The dire conservation status of the Black-capped Petrel has prompted its listing by various authorities as Endangered by the International Union for Conservation of Nature, and as Critically Endangered by the Society for the Study and Conservation of Caribbean Birds. Further, the North American Waterbird Conservation Plan considers the species to be Highly Imperiled, making it an official Focal Species of the U.S. Fish and Wildlife Service.
While it is well known that communication towers can pose a collision hazard for migratory birds, bird conservationists have long suspected that towers can specifically be harmful to Black-capped Petrels because of their nocturnal behavior and the risk that communications towers pose to other petrel species around the world. Unfortunately, the scientists on the Hispaniola survey expedition recently found out just how harmful. Two cell phone towers are positioned above the La Visite escarpment near the summit of Tet Kay Jak, a high point in close proximity to one of the known nesting areas for the species in Haiti. During the nights of February 9 and 10, the team monitored these towers as part of their petrel radar surveys in the area. In these two nights, they observed numerous birds striking the guy wires supporting the towers (up to three birds in one 10-minute period), with a number of the petrels becoming grounded. Three were found alive, and the remains of three others were found. Heavy brush near the base of the towers, however, hindered a complete and thorough search. Because petrels fly at high speeds, collision with towers and other structures is likely to result in injuries or death. Disoriented birds, grounded with minor or no injuries, are at risk of predation by animals such as dogs and cats, or may die of dehydration.

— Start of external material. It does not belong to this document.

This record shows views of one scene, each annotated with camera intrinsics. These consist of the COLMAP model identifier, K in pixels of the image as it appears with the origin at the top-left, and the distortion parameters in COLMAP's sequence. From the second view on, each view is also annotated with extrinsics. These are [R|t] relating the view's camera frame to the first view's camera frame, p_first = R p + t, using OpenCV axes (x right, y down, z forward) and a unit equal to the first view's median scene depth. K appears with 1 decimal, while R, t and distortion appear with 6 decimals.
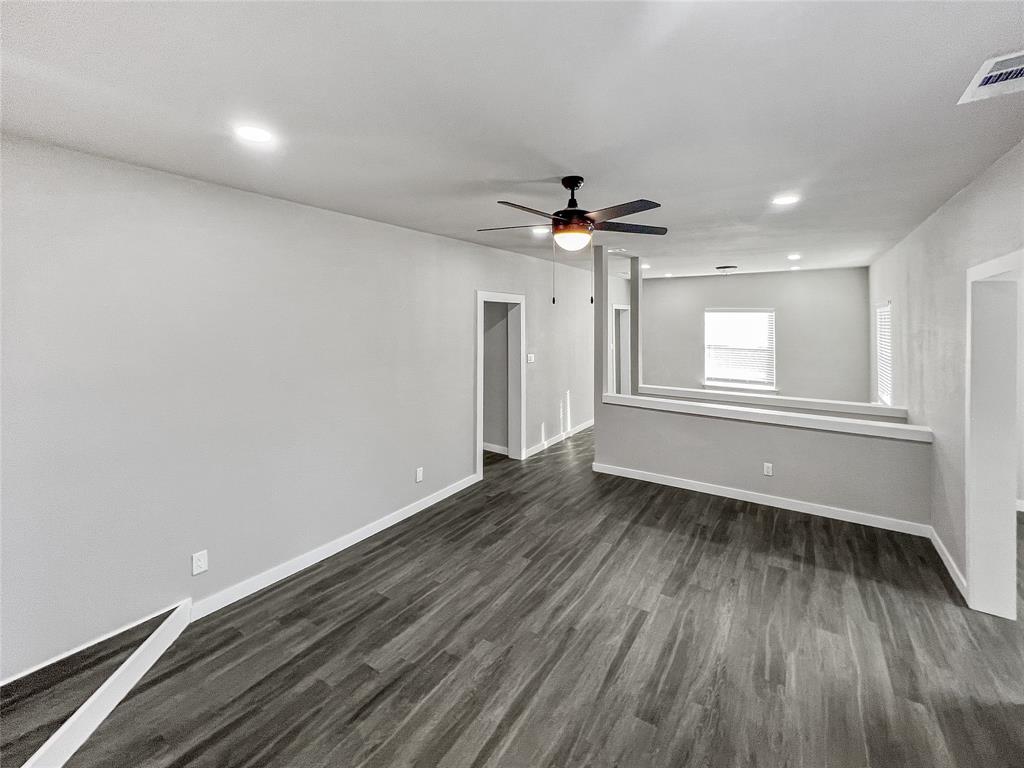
lens RADIAL K [[407.5, 0, 507.5], [0, 407.5, 379.7], [0, 0, 1]] dist [-0.000290, -0.000108]
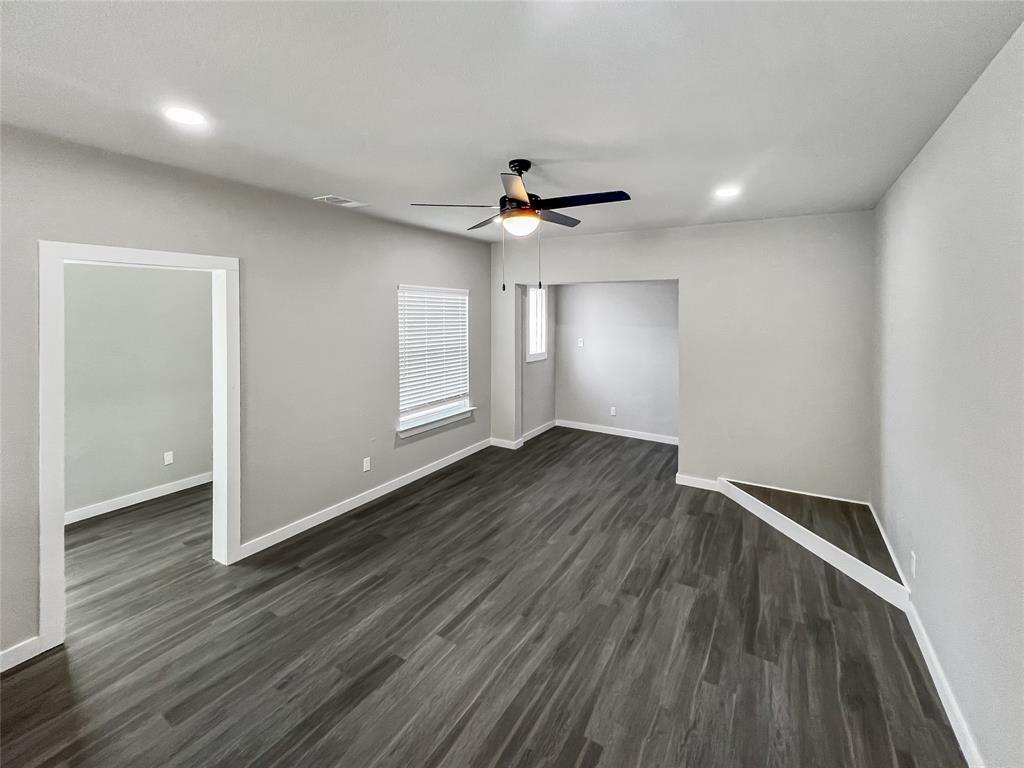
lens RADIAL K [[407.5, 0, 507.5], [0, 407.5, 379.7], [0, 0, 1]] dist [-0.000290, -0.000108]
pose [[-0.999480, 0.001305, -0.032209, 0.232507], [-0.008189, 0.956127, 0.292839, -0.237603], [0.031178, 0.292951, -0.955619, 1.783079]]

The team documented these bird strikes and grounding events as they happened with photos, video, and acoustic recordings. “This site is hardly unique,” said EPIC's senior biologist, Adam Brown, who led the surveys. “There are towers located at most high points throughout Hispaniola, including at the well-known petrel nesting area of Loma del Toro in the Dominican Republic. We are working closely with the cell phone companies that operate these communication towers to resolve or at least reduce this very pressing threat.”